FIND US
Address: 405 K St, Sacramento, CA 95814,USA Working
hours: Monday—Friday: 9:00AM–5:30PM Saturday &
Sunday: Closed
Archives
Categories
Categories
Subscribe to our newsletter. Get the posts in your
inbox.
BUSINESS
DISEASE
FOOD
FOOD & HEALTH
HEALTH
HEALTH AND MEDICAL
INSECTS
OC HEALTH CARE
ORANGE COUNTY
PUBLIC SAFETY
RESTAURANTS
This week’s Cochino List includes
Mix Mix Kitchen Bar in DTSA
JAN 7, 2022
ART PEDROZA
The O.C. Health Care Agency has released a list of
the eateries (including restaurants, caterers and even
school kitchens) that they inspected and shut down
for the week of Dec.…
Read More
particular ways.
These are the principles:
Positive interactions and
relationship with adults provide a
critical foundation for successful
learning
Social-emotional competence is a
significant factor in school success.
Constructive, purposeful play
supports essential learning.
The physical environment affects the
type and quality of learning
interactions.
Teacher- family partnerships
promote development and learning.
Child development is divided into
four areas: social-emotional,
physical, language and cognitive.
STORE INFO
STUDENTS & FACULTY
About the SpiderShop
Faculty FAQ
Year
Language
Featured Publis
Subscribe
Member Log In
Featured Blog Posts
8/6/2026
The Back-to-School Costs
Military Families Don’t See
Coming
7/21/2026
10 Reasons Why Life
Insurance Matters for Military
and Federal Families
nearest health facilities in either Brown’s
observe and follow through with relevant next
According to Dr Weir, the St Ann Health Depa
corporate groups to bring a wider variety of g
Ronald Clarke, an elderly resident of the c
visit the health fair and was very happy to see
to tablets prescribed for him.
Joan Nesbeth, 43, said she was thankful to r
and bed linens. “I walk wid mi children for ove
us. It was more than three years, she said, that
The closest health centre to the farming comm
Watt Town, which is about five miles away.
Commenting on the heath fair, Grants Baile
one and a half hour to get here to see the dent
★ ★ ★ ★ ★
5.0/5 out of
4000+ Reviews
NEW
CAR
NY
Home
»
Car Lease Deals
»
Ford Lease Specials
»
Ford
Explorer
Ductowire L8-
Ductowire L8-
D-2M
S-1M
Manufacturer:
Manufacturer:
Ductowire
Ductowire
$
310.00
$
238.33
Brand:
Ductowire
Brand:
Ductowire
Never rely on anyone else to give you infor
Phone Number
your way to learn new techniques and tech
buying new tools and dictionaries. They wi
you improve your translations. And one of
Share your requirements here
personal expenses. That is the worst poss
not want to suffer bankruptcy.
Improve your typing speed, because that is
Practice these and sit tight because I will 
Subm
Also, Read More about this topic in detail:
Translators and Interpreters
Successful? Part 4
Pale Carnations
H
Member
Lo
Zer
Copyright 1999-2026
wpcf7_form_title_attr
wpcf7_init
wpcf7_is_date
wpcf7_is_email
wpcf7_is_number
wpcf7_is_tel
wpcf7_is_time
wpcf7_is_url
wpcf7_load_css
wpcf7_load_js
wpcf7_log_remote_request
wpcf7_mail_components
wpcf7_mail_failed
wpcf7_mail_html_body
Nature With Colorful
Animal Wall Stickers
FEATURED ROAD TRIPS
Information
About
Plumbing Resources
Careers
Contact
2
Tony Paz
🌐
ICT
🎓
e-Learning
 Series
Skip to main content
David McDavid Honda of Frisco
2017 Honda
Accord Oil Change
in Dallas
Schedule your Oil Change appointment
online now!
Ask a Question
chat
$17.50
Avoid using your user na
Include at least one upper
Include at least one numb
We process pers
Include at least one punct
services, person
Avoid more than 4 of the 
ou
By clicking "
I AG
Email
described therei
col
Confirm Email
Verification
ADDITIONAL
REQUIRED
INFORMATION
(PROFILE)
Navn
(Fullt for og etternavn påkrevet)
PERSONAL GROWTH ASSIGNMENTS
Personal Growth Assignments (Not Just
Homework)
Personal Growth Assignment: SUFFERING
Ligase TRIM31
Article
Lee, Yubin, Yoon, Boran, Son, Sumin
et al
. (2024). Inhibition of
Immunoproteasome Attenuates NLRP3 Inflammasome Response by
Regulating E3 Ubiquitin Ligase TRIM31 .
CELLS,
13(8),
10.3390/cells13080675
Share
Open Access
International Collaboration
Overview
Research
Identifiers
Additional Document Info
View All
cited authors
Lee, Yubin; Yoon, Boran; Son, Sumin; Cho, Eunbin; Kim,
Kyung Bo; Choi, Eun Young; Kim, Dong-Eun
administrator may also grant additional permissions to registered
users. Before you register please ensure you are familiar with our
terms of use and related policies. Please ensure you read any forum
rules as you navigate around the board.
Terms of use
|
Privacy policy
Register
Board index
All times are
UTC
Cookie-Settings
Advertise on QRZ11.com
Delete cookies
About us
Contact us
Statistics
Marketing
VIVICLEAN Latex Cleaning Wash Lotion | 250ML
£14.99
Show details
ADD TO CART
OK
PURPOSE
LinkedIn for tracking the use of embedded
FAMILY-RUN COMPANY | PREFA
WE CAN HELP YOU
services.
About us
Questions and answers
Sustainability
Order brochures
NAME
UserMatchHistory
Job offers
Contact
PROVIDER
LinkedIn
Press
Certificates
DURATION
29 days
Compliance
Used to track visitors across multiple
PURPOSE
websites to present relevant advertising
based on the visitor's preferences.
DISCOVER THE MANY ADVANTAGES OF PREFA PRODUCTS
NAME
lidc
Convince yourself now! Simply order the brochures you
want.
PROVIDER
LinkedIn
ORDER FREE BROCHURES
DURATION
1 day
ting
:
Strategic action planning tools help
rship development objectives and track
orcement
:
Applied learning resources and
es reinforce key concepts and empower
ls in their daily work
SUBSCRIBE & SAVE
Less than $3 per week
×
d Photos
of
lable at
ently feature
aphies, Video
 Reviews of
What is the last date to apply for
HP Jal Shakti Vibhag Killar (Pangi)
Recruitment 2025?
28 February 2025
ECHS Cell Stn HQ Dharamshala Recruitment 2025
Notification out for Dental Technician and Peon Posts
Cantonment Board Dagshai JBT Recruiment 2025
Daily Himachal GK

---

### THE TASK
Return each line from the items above that contains the string "interactions".

### RESPONSE AREA
Positive interactions and
interactions.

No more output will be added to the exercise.